Go through the entries below and copy each line containing the word "down".

Source material

********************

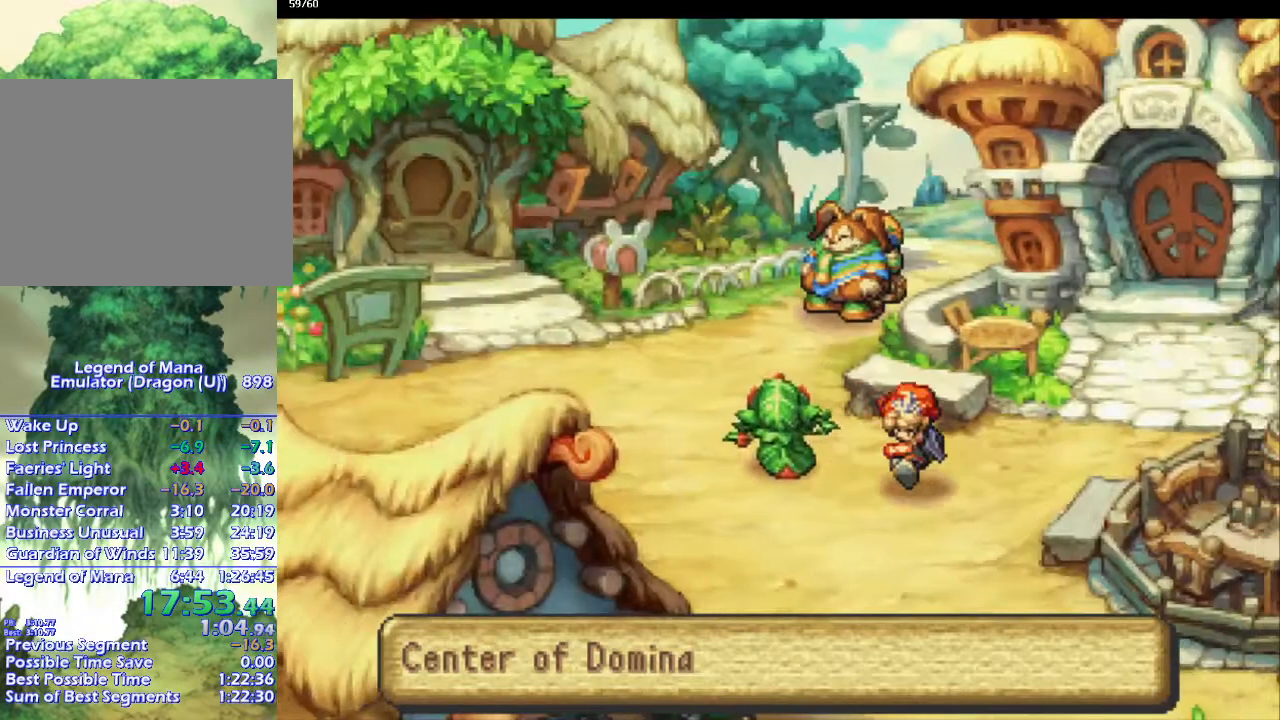
{"buttons": ["CIRCLE"], "left_stick": "down", "right_stick": "center", "events": []}
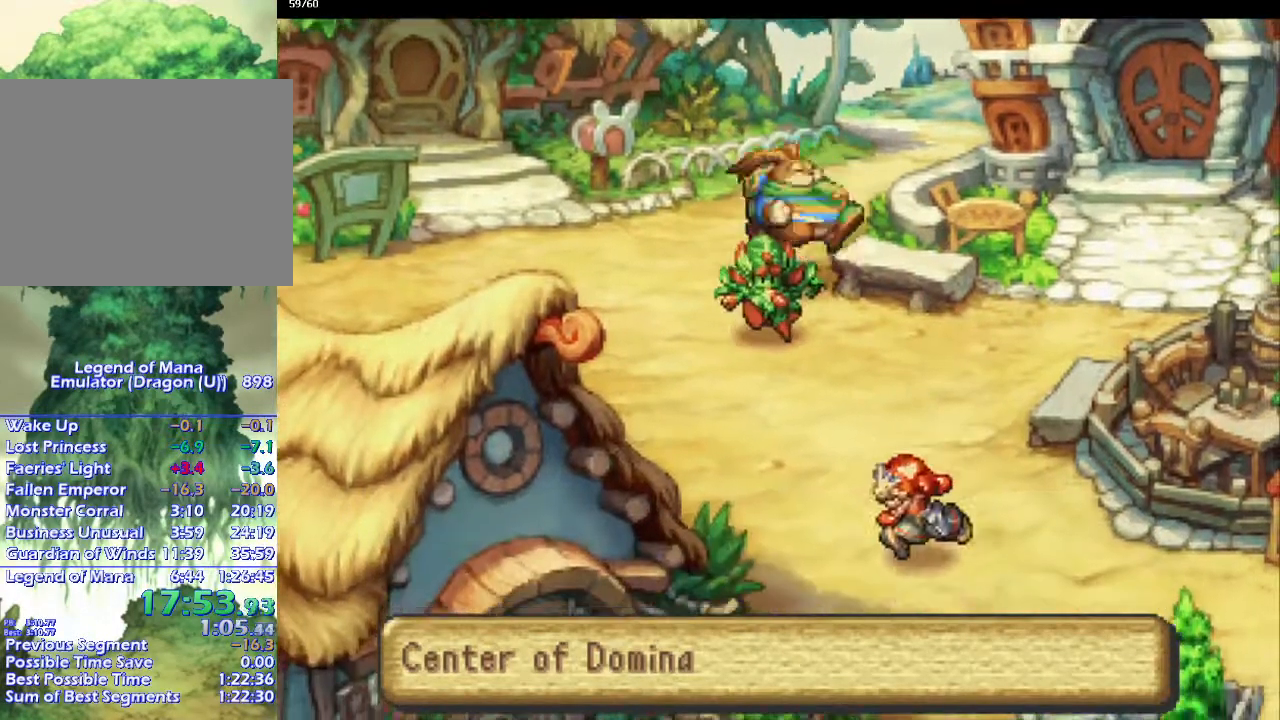
{"buttons": ["CIRCLE"], "left_stick": "down-right", "right_stick": "center", "events": [[33, "left_stick", "down-left"], [133, "left_stick", "down-right"], [183, "left_stick", "down-left"], [300, "left_stick", "down-right"], [367, "left_stick", "down-left"], [467, "left_stick", "down-right"]]}
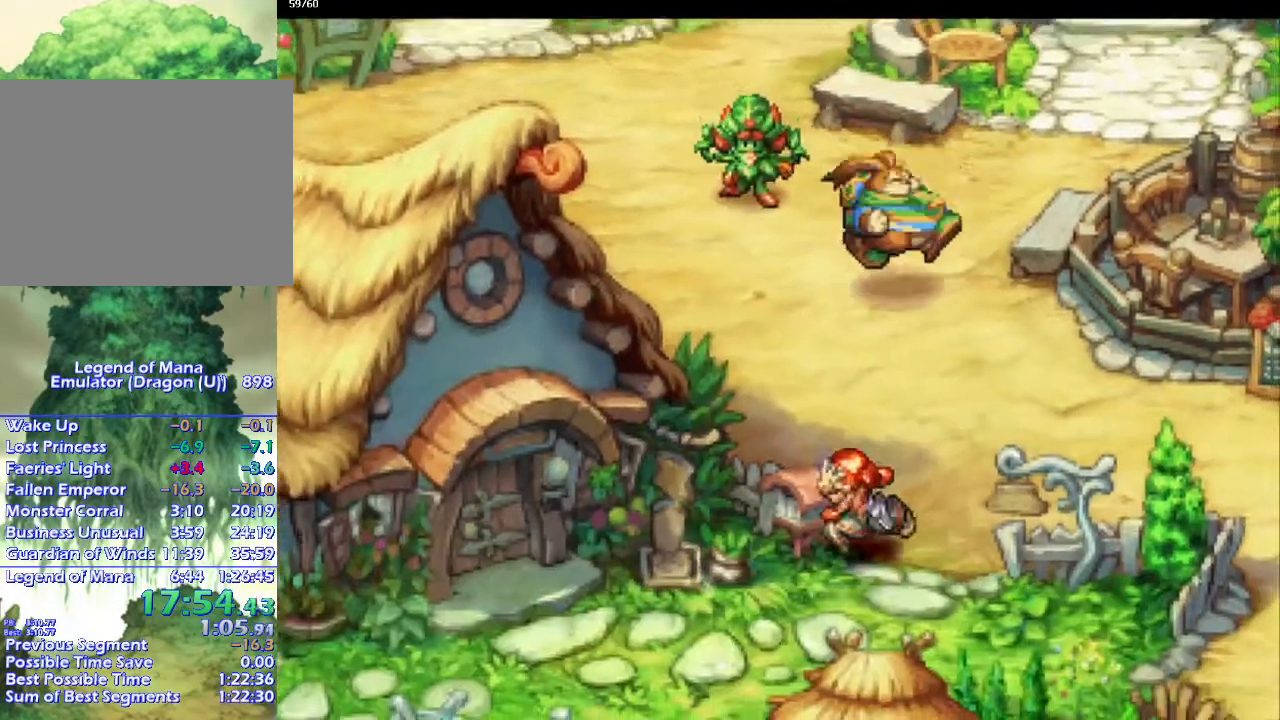
{"buttons": ["CIRCLE"], "left_stick": "up-left", "right_stick": "center", "events": [[17, "left_stick", "down"], [367, "left_stick", "up-left"]]}
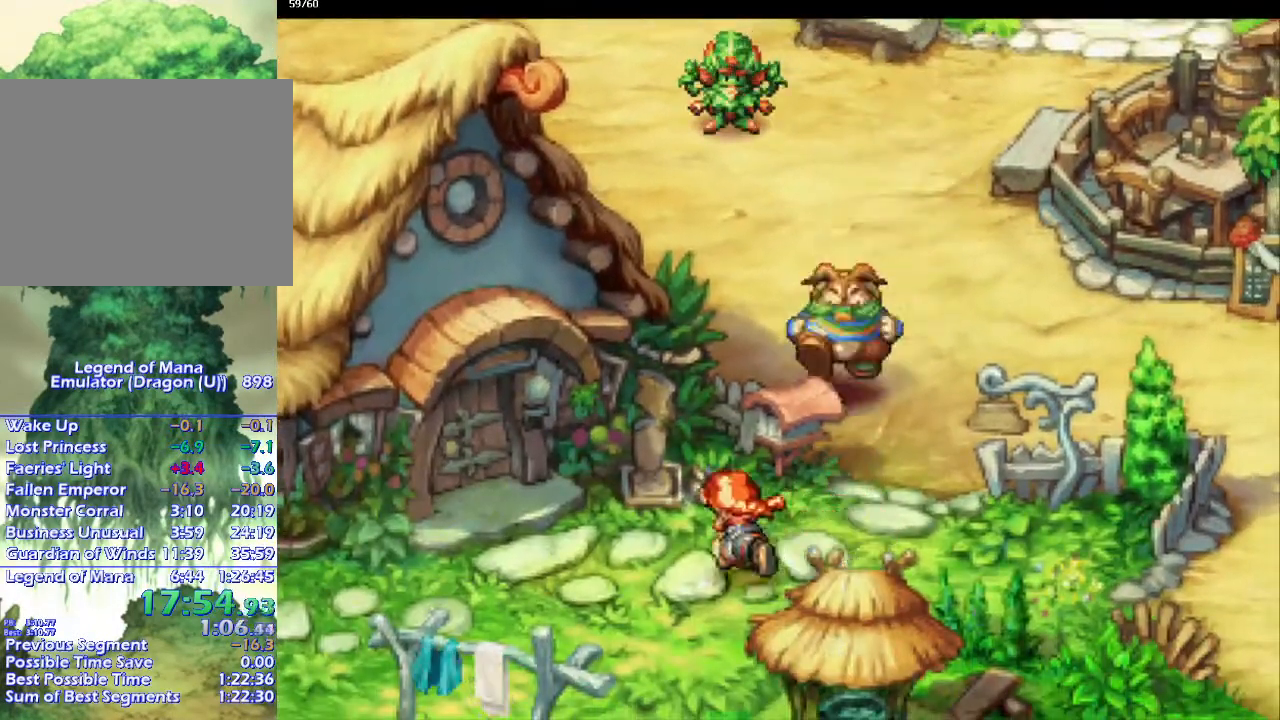
{"buttons": ["CIRCLE"], "left_stick": "left", "right_stick": "center", "events": [[133, "left_stick", "down-left"], [183, "left_stick", "left"]]}
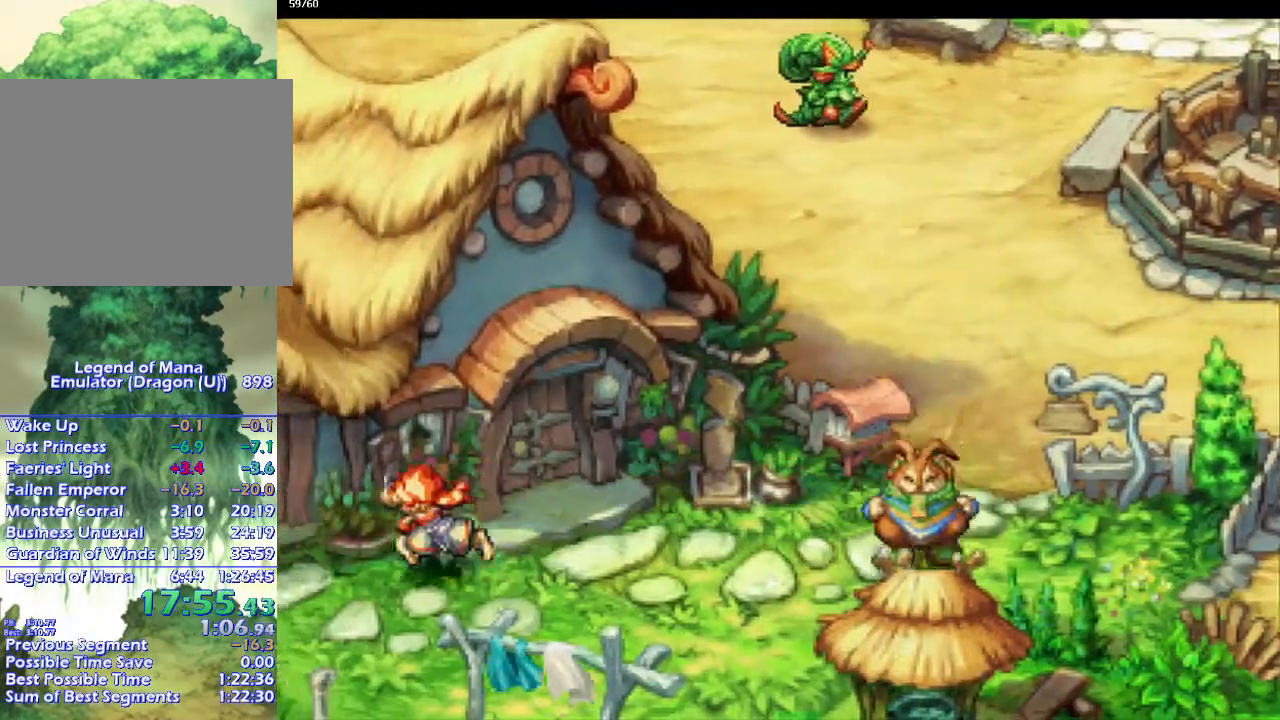
{"buttons": ["CIRCLE"], "left_stick": "up", "right_stick": "center", "events": [[50, "left_stick", "up-left"], [167, "left_stick", "up"]]}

********************

Written solution
{"buttons": ["CIRCLE"], "left_stick": "down", "right_stick": "center", "events": []}
{"buttons": ["CIRCLE"], "left_stick": "down-right", "right_stick": "center", "events": [[33, "left_stick", "down-left"], [133, "left_stick", "down-right"], [183, "left_stick", "down-left"], [300, "left_stick", "down-right"], [367, "left_stick", "down-left"], [467, "left_stick", "down-right"]]}
{"buttons": ["CIRCLE"], "left_stick": "up-left", "right_stick": "center", "events": [[17, "left_stick", "down"], [367, "left_stick", "up-left"]]}
{"buttons": ["CIRCLE"], "left_stick": "left", "right_stick": "center", "events": [[133, "left_stick", "down-left"], [183, "left_stick", "left"]]}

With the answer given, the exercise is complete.